Crash-free users dropped. Launch time regressed on older devices. Internal reports looked noisy, but the user-facing impact was clear enough to stop the release.

EXC_BAD_ACCESS clustered around media handling.
Crash reports were more common on low-memory devices.
Launch regressions appeared after a recent image pipeline change.

Investigation

We correlated the crash spike with recent changes and narrowed the issue to an unsafe decode path introduced to improve feed performance.

Primary signals:

crash spike aligned with build 4.18.0
image decoding happened on a background queue with weak lifecycle guards
memory pressure caused the decode path to race the launch sequence

Decision

We did not roll back the entire release.
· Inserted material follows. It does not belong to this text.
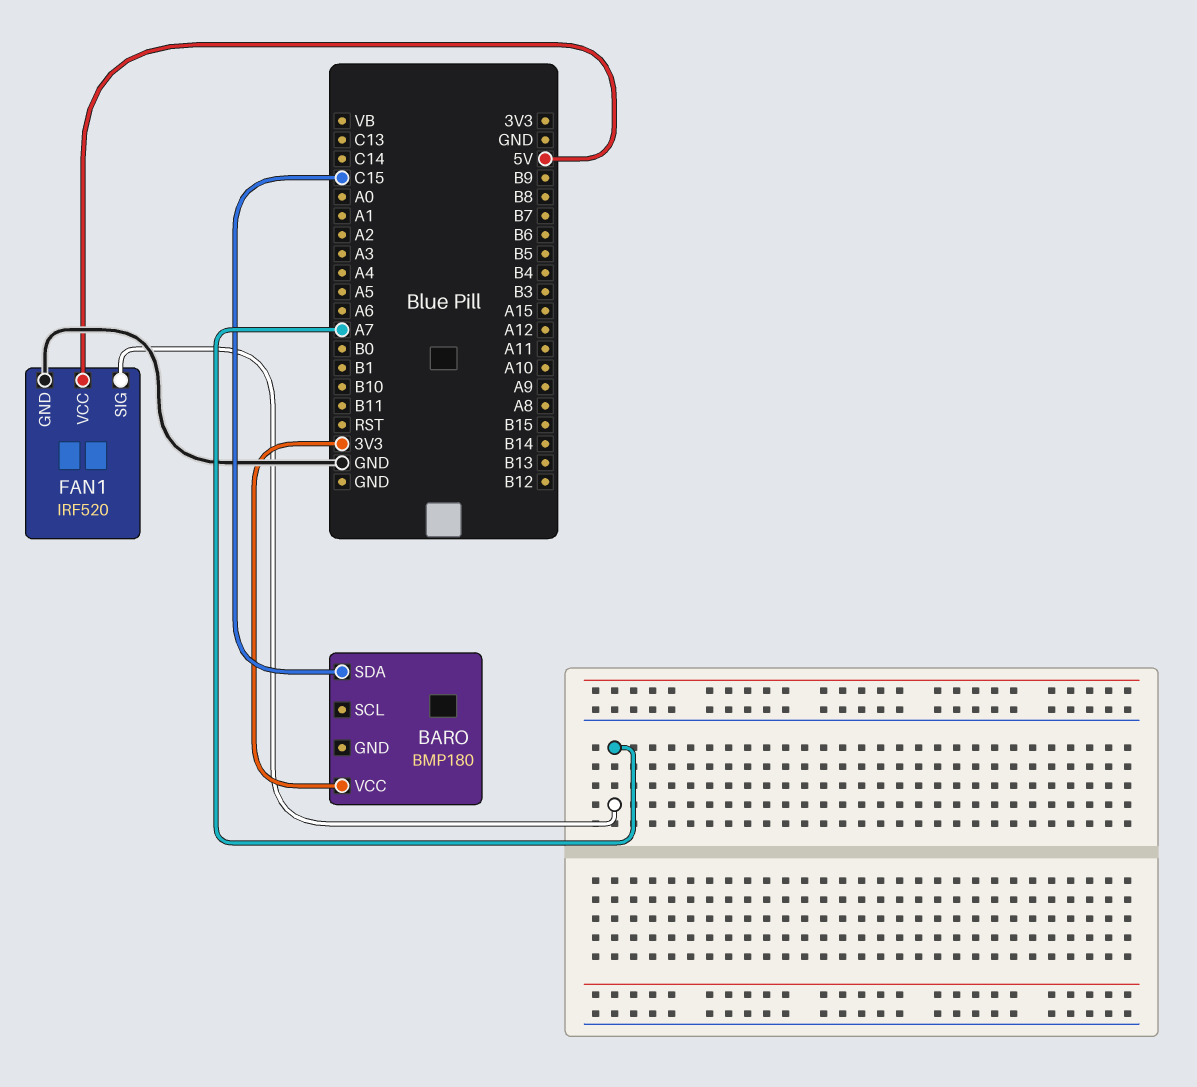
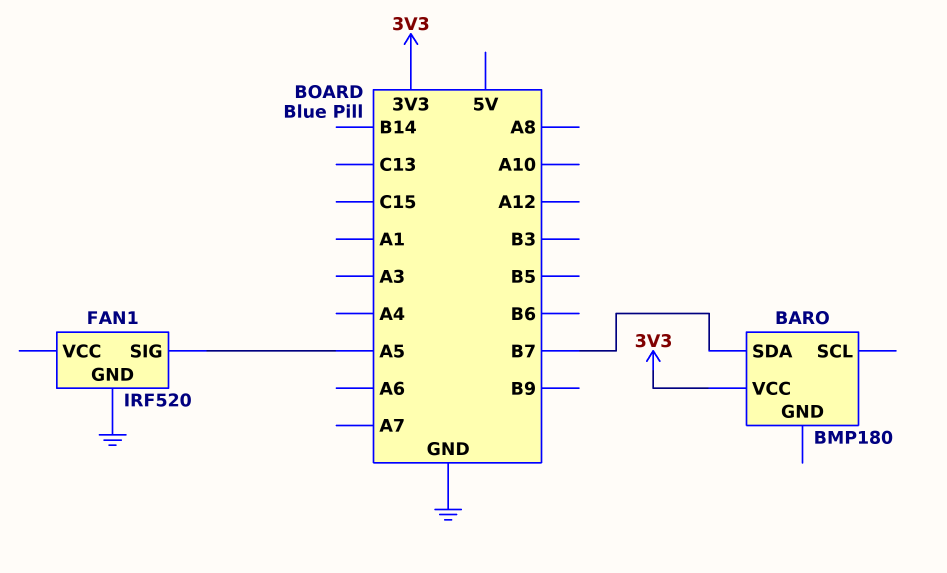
BARO pin SDA: C15 -> B7
FAN1 pin SIG: A7 -> A5
FAN1 pin VCC: 5V -> none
Instead, we scoped a smaller fix that removed the unstable path, restored safe defaults, and deferred the performance experiment to a later build.

Decision drivers:

high user impact and visible launch instability
root cause was isolated enough to fix without large code churn
release window was tight, so low-risk changes mattered more than broad cleanup

Fix

The hotfix focused on safety first:

replaced unsafe decode with incremental decoding
added memory warning handling and cache limits
moved non-critical media work out of the launch path
added breadcrumbs to improve future crash triage

let options: [CFString: Any] = [
  kCGImageSourceShouldCache: false,
  kCGImageSourceShouldCacheImmediately: false
]

Outcome

Within 72 hours, the hotfix shipped. Stability recovered and performance improved enough to restore confidence.

crash-free users returned to 98.6%
launch time improved from 2.31s to 1.42s
the team shipped without widening the change set

Lessons

The fastest fix is not always the safest one. Clear signals, tight scope, and business-aware prioritization gave the team a better result than a full rollback or a rushed rewrite.